**Text block:**
▬▬▬▬▬▬▬▬▬▬

From 1de738013890245b10db12770daf1c3398e8030d Mon Sep 17 00:00:00 2001
From: Marko Durkovic <marko@ternaris.com>
Date: Thu, 28 Jul 2022 19:14:39 +0200
Subject: [PATCH] Fix comment parsing in message definitions

---
 src/rosbags/typesys/idl.py | 16 ++++-------
 src/rosbags/typesys/msg.py | 12 ++------
 src/rosbags/typesys/peg.py | 57 ++++++++++++++++++++++++++------------
 tests/test_parse.py        |  9 +++++-
 4 files changed, 57 insertions(+), 37 deletions(-)

diff --git a/src/rosbags/typesys/idl.py b/src/rosbags/typesys/idl.py
index 84522269..cd8d3b47 100644
--- a/src/rosbags/typesys/idl.py
+++ b/src/rosbags/typesys/idl.py
@@ -11,6 +11,7 @@ Grammar, parse tree visitor and conversion functions for message definitions in
 
 from __future__ import annotations
 
+import re
 from typing import TYPE_CHECKING
 
 from .base import Nodetype, parse_message_definition
@@ -31,17 +32,12 @@ specification
   = definition+
 
 definition
-  = comment
-  / macro
+  = macro
   / include
   / module_dcl ';'
   / const_dcl ';'
   / type_dcl ';'
 
-comment
-  = r'/\*.*?\*/'
-  / r'[/][/][^\n]*'
-
 macro
   = ifndef
   / define
@@ -254,7 +250,10 @@ string_literal
 class VisitorIDL(Visitor):  # pylint: disable=too-many-public-methods
     """IDL file visitor."""
 
-    RULES = parse_grammar(GRAMMAR_IDL)
+    RULES = parse_grammar(
+        GRAMMAR_IDL,
+        re.compile(r'(\s|/[*]([^*]|[*](?!/))*[*]/|//[^\n]*$)+', re.M | re.S),
+    )
 
     def __init__(self) -> None:
         """Initialize."""
@@ -299,9 +298,6 @@ class VisitorIDL(Visitor):  # pylint: disable=too-many-public-methods
         return {k: (consts[k], v) for k, v in structs.items()}
     # yapf: enable
 
-    def visit_comment(self, _: str) -> None:
-        """Process comment, suppress output."""
-
     def visit_macro(self, _: Union[LiteralMatch, tuple[LiteralMatch, str]]) -> None:
         """Process macro, suppress output."""
 
diff --git a/src/rosbags/typesys/msg.py b/src/rosbags/typesys/msg.py
index 0ba942b4..61245dec 100644
--- a/src/rosbags/typesys/msg.py
+++ b/src/rosbags/typesys/msg.py
@@ -12,6 +12,7 @@ Rosbag1 connection information.
 
 from __future__ import annotations
 
+import re
 from hashlib import md5
 from pathlib import PurePosixPath as Path
 from typing import TYPE_CHECKING
@@ -43,13 +44,9 @@ msgsep
   = r'================================================================================'
 
 definition
-  = comment
-  / const_dcl
+  = const_dcl
   / field_dcl
 
-comment
-  = r'#[^\n]*'
-
 const_dcl
   = 'string' identifier '=' r'(?!={79}\n)[^\n]+'
   / type_spec identifier '=' float_literal
@@ -205,7 +202,7 @@ def denormalize_msgtype(typename: str) -> str:
 class VisitorMSG(Visitor):
     """MSG file visitor."""

▬▬▬▬▬▬▬▬▬▬

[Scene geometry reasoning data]
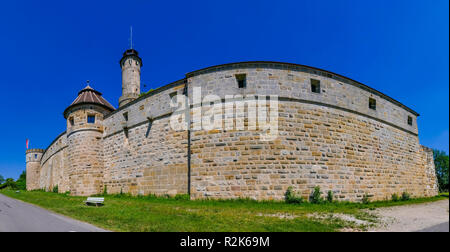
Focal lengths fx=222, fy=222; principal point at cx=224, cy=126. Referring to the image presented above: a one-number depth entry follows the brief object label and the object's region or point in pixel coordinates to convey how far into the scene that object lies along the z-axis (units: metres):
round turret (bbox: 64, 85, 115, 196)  18.56
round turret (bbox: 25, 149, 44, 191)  43.56
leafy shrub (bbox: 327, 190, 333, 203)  11.87
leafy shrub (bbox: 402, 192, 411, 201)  15.82
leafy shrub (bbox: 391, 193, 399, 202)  15.04
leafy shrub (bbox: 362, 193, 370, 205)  13.07
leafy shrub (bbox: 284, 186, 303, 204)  11.12
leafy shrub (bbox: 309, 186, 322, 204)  11.42
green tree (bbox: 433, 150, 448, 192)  40.22
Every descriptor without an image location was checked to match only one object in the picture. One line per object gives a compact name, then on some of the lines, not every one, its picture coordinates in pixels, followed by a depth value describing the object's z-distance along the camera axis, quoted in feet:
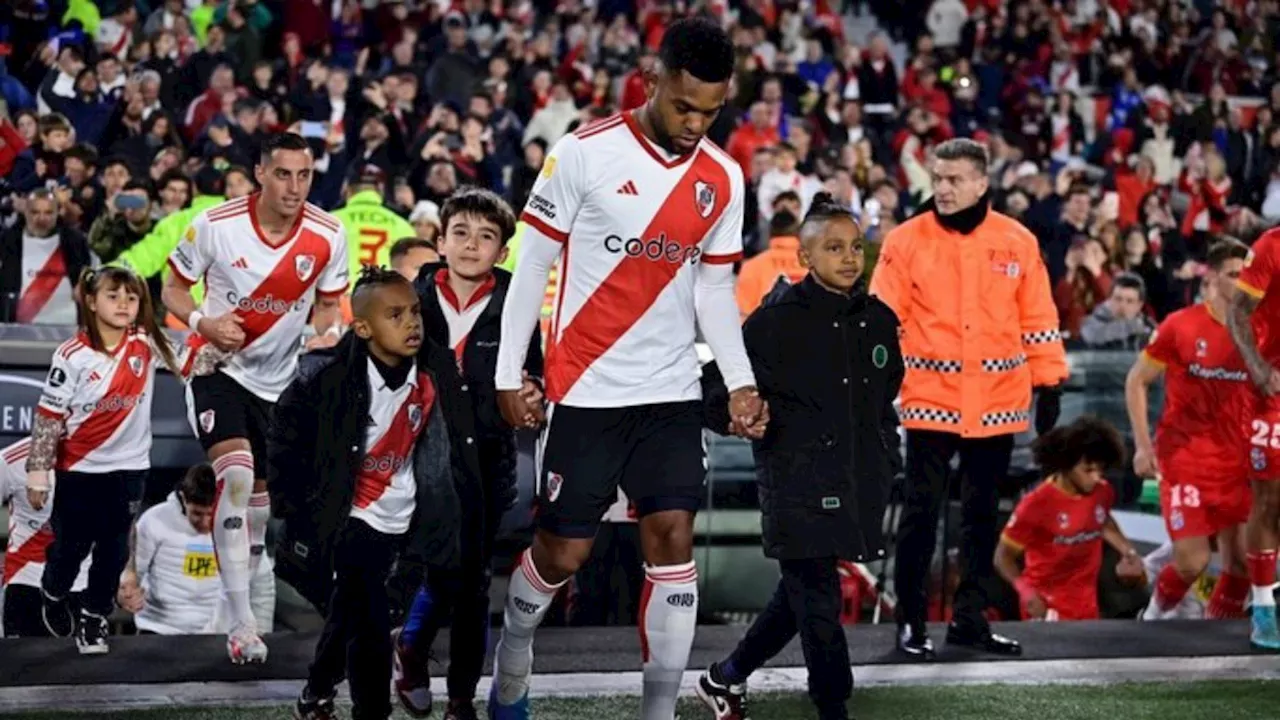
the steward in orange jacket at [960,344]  26.35
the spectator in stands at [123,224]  41.01
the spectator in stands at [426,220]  43.98
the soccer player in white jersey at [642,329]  20.17
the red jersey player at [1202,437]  31.19
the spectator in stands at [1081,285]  52.16
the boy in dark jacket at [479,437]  22.22
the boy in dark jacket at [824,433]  21.95
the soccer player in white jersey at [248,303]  26.21
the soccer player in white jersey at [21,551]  29.27
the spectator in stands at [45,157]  45.52
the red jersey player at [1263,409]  27.50
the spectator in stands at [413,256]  27.09
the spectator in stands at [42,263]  36.70
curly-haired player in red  34.19
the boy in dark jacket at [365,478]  20.77
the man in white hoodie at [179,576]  31.04
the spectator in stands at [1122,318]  43.19
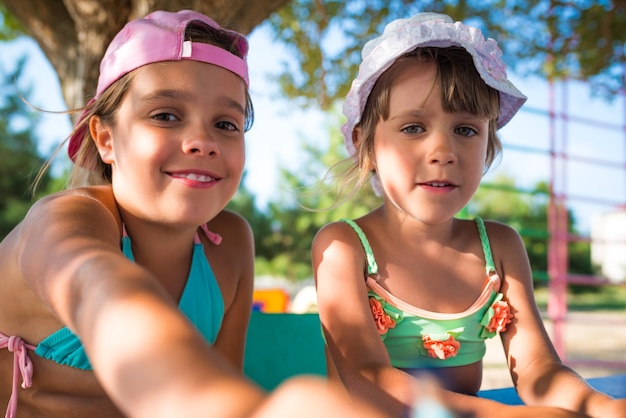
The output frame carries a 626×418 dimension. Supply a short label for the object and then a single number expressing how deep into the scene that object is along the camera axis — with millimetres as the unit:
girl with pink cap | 394
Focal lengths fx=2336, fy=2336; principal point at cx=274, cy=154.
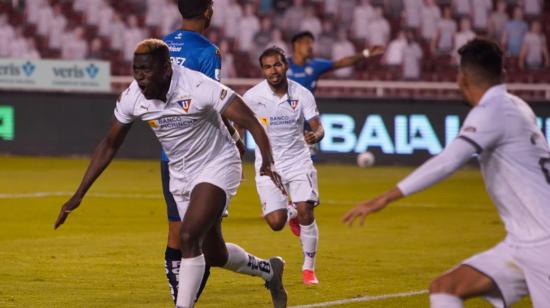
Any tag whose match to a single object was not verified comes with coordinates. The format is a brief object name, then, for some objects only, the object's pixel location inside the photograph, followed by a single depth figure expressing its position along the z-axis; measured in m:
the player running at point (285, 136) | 22.09
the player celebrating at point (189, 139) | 14.90
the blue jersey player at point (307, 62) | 30.43
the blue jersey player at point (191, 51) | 16.38
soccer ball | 46.77
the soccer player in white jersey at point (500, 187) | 11.84
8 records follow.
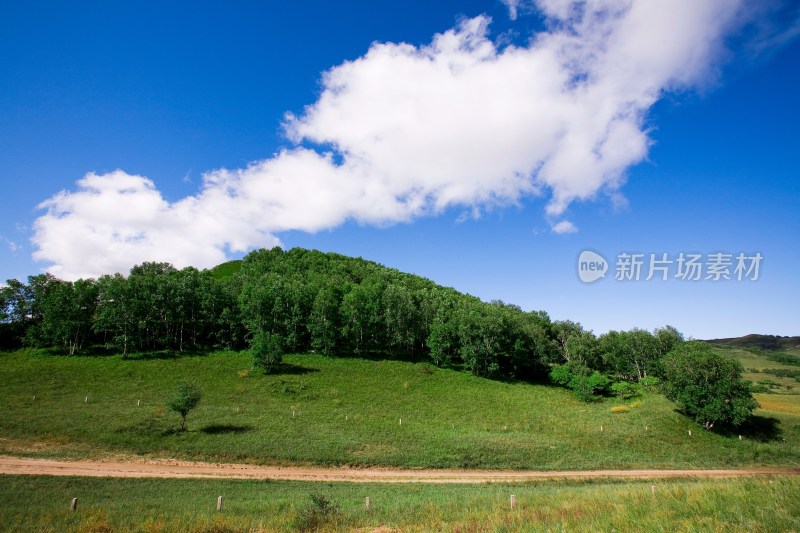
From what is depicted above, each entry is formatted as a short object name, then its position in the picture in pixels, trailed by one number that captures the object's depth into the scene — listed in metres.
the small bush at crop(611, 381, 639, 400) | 70.94
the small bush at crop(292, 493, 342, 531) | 14.34
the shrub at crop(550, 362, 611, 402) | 70.86
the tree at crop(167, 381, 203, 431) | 39.81
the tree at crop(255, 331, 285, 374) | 65.81
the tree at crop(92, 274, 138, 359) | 72.00
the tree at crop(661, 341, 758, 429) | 49.25
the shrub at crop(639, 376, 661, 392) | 76.19
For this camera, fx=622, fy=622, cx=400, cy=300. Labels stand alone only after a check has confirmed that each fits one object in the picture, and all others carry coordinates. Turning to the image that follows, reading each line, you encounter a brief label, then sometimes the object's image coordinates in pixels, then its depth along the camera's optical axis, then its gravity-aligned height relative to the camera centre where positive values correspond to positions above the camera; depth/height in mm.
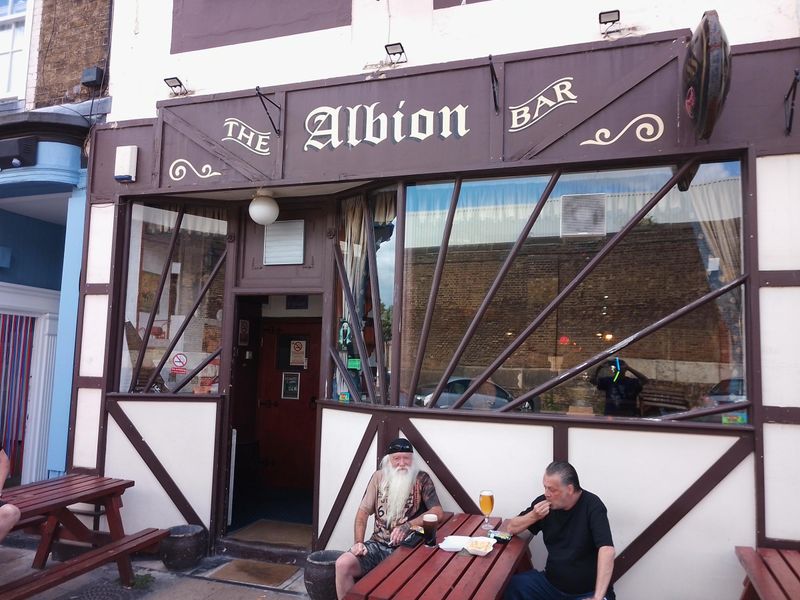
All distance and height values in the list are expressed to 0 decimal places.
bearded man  4312 -917
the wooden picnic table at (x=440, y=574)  3025 -1085
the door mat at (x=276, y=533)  5734 -1616
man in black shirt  3592 -969
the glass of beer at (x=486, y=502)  4023 -864
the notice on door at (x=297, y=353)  7484 +119
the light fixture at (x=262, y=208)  5727 +1412
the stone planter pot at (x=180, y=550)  5277 -1611
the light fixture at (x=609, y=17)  4648 +2650
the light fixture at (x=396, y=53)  5191 +2634
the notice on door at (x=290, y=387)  7477 -288
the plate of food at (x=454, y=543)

▬▬▬▬▬▬▬▬▬▬

**Work item:** What subject line does the patch carry?

**Completed task:** Fix comment parsing in message definitions